# Canon 600D If i deleted an image by mistake?



## starcluster (Apr 27, 2012)

How can I restore the data from the memory?


----------



## Dao (Apr 27, 2012)

If you have not write more data on the flash memory card, you can use some software to restore the file back.  The Sandisk CF cards that I bought came with a software that can do that.  I am sure there are a lot of them out there.  The key is do not write anything to the memory card and let the software do the job.  Search flash memory recovery software and see you can find any software that can undelete/recover the file for you.


----------



## Tiberius47 (Apr 27, 2012)

DO NOT USE THE CARD.

If you do, you run the risk of writing data over the image you want to recover, and if you do that, it's gone for good.

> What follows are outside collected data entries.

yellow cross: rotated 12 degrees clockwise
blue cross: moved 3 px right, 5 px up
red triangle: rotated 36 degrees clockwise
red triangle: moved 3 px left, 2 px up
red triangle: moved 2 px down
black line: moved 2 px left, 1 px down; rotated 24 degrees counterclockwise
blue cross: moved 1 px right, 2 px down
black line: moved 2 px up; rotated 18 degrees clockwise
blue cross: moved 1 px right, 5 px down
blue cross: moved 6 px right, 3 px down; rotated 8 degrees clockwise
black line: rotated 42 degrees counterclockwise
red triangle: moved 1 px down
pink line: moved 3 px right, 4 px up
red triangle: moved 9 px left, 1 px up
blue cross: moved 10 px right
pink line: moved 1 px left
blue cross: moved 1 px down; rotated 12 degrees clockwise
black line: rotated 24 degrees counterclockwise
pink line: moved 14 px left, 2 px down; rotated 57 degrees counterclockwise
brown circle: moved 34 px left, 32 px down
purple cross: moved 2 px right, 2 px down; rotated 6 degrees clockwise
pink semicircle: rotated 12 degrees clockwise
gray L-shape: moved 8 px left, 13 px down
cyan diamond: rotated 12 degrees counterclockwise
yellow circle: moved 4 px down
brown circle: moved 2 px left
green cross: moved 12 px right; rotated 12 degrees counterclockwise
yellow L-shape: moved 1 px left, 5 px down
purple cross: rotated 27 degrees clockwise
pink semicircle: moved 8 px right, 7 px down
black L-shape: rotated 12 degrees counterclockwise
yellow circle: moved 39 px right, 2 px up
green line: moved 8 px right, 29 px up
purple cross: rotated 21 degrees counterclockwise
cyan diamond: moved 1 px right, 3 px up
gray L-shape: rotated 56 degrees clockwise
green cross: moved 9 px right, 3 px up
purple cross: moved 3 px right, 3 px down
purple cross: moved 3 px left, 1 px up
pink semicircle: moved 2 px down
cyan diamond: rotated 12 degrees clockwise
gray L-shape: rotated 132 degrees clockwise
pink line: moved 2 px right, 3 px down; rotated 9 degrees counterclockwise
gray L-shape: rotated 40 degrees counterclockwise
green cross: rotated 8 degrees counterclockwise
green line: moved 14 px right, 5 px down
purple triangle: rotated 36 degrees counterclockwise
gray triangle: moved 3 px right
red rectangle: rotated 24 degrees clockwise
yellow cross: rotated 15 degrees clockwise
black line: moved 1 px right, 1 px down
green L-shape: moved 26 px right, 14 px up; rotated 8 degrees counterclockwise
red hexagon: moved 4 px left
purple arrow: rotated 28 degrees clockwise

Do a google search.  There are lots of free file recovery programs out there.  Download one, install it, and run it on your storage card while it's connected to a card reader.  You should get the file you want, as well as a bunch of others.


----------



## brush (Apr 27, 2012)

If you don't have any luck with the at home recovery programs, Wolf Camera does file recovery as well. I had a card get corrupted once & lost an entire shoot. Tried every recovery software I could fine & had no luck. Called all around to find places that could try to recover it & they were one of the few non-destructive options. Most places wanted to cut the card open, solder in new pieces, and charge me hundreds. Don't know what software Wolf used, but they not only recovered every image from the shoot I lost...but even the images from the shoot before it which I had deleted from the card.


----------



## starcluster (Apr 28, 2012)

THANK YOU guys very much for the info. : D


----------



## saraketty (May 2, 2012)

Hi starcluster,
                  You can restore your deleted photos from memory cards like SD cards, XD cards, Compact flash cards, etc using memory card recovery software. Remo Recover (Mac) - Media Edition is a memory card recovery software that can recover deleted media files from any data storage devices like USB drive, external hard drive, pen drive, etc. It can recover flash card on Mac by just few simple clicks. You can download the free demo version of the software.


----------



## bratkinson (Sep 21, 2012)

As a "refresher", your camera uses the same recording method as your computer does for hard drives.  Deleting an image merely "marks" the directory entry as 'available'.  Therefore, the portion of the memory memory card 'linked to' by the directory is fair-game to be overwritten by new data.  Even taking ONE (1) more picture after the deletion MAY overwrite your accidentally deleted picture.  Take a dozen after the accidental deletion, it's definitely GONE!


----------